When looking for this pasta outside of Turkey, you are wanting to use a short cut type of pasta like Vermicelli (meaning little worm) or a similar pasta that is often used in making chicken soup or similar.
A SOUP OR PASTA DISH – YOU CHOOSE
You can make it more like a pasta dish or more as a thick soup just by regulating the amount of stock you pour in.
IT’S MORE LIKE A PASTA RISOTTO
This şehriye pasta dish cannot be compared to any kind of Italian pasta that is served ‘al dente’. It is a completely different kind of meal, very tasty and filling and could possibly be considered a kind of pasta risotto.
As we enjoy spicy food, we are generous with the pul biber but you do not need to include any spice at all. Also, depending on your taste, you can have sweet or spicy green peppers in the dish.
It’s truly hard to believe you can make something so tasty with so few ingredients!

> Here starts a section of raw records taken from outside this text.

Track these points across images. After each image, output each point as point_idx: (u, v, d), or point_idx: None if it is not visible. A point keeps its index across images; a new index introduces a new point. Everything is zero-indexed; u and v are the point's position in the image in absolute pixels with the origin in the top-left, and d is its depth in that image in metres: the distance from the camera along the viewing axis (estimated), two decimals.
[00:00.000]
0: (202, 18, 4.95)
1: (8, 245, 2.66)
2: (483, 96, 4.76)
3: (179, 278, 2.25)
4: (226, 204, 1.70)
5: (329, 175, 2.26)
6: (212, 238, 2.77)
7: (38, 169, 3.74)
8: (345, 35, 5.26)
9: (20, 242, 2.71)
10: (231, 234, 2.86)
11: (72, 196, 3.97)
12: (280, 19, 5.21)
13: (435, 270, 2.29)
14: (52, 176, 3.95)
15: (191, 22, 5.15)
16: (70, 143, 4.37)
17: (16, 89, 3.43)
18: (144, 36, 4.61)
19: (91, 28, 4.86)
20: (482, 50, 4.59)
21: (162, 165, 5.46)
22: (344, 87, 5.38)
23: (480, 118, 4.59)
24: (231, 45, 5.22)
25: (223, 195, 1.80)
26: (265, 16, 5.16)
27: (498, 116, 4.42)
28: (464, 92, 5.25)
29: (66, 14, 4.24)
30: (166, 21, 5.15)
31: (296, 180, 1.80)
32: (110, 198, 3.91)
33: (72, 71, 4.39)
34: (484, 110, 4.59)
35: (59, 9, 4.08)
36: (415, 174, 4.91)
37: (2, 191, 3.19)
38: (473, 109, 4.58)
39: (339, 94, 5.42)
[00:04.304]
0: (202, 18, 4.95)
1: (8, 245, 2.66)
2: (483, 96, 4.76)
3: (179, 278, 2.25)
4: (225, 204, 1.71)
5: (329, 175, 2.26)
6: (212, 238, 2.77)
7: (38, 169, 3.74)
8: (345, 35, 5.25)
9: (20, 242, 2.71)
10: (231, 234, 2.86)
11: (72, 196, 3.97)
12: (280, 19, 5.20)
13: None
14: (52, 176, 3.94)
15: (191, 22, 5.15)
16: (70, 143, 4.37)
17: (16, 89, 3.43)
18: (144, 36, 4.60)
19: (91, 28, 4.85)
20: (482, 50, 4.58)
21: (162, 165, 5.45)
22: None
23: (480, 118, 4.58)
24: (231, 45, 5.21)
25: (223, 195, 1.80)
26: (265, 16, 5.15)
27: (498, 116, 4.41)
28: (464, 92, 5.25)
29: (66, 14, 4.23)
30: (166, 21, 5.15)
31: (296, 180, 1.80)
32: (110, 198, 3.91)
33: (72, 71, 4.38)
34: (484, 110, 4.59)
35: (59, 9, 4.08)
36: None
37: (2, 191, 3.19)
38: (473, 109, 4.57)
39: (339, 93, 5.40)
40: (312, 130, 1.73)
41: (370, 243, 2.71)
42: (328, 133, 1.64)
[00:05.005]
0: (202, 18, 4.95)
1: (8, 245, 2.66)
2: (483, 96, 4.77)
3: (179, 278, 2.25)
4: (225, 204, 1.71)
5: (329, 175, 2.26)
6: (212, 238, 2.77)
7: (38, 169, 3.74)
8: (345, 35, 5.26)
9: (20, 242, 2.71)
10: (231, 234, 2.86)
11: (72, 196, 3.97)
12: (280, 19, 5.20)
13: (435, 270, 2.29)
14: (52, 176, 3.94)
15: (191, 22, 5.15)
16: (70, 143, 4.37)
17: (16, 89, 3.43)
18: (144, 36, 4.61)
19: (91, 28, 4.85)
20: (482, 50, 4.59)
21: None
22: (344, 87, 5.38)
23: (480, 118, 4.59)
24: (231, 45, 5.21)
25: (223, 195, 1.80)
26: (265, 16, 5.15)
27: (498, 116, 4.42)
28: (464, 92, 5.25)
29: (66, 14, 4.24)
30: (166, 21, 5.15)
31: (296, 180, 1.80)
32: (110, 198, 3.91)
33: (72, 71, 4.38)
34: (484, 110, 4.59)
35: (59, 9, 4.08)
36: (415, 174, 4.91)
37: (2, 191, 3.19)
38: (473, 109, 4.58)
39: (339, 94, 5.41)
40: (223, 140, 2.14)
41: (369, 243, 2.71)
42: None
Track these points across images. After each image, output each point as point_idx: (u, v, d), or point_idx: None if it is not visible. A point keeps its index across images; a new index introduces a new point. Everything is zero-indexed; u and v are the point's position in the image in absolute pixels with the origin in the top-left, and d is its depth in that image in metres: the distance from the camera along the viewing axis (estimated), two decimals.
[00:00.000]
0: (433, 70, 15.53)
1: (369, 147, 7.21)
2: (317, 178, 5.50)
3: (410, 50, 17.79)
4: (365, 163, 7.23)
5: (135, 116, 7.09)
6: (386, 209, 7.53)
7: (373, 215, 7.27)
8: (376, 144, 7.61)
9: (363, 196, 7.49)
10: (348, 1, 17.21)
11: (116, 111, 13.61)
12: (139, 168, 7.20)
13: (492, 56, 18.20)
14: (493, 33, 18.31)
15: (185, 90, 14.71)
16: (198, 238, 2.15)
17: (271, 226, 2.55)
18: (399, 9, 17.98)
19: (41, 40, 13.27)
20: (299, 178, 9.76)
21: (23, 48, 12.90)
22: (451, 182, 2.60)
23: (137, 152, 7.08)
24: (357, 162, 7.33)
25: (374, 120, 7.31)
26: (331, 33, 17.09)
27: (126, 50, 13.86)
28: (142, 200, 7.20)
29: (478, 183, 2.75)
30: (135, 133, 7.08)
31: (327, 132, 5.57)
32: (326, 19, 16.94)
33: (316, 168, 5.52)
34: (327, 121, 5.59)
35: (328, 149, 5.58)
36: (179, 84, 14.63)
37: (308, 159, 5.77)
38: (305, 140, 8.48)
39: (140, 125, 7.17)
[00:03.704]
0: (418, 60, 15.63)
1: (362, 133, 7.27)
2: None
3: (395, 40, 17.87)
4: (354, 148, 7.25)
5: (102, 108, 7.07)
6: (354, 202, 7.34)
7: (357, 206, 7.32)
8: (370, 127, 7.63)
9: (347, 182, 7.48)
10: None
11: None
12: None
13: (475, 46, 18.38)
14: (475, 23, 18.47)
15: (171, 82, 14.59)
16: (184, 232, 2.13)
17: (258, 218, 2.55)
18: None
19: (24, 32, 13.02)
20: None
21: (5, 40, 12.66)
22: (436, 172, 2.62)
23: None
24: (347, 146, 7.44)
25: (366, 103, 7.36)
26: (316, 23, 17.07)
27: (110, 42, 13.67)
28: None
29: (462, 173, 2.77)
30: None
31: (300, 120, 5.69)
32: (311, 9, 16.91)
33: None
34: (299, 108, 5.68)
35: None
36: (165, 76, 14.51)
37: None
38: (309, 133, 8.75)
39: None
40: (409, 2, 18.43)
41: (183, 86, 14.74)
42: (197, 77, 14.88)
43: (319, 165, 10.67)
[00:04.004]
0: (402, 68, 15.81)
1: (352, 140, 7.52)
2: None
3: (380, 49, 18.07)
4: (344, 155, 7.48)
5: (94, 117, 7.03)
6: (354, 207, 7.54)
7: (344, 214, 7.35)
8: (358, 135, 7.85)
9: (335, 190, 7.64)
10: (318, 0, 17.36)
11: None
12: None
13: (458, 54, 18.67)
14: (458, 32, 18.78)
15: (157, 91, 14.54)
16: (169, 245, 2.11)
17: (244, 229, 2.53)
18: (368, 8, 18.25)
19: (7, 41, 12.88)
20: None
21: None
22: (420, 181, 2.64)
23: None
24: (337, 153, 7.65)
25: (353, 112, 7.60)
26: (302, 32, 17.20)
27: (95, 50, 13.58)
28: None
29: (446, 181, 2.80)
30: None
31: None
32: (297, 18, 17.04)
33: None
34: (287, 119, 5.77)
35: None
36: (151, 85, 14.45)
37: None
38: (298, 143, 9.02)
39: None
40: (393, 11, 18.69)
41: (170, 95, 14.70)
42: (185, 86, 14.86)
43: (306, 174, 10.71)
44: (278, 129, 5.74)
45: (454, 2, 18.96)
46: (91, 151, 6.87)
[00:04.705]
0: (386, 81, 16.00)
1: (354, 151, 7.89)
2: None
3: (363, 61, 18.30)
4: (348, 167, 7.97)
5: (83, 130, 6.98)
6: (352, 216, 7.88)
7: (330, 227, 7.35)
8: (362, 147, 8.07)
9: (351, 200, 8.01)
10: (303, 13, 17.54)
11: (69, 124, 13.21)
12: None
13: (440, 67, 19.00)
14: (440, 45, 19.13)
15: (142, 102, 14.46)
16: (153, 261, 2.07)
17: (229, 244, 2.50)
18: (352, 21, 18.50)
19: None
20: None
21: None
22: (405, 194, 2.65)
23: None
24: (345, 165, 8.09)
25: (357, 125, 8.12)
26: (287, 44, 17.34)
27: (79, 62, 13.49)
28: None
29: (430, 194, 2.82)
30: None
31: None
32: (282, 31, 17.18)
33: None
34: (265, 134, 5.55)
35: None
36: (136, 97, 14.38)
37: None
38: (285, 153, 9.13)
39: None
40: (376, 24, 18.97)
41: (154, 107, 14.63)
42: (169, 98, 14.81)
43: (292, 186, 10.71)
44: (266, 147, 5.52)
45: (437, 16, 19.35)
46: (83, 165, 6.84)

Some time try adding extra stock or water and eating it in a near-soup state. It’s really very delicious.
- 2 chopped tomatoes
- 3 green peppers chopped
- 2 Tbsp oil
- 2 tsp pul biber (optional)
- 1½ beef or chicken stock cube
- 700 - 800ml boiling water
- 135g Tel Şehriye or short noodles such as Vermicelli
- 1 spring onion finely chopped
- 2 Tbsp chopped parsley
- Fry tomatoes and peppers for 4 minutes in the oil
- Add hot water and stock powder to vegies
- Add Şehriye and boil for a minute
- Cover with lid, turn off heat
- Stir pot after 7 minutes and replace lid.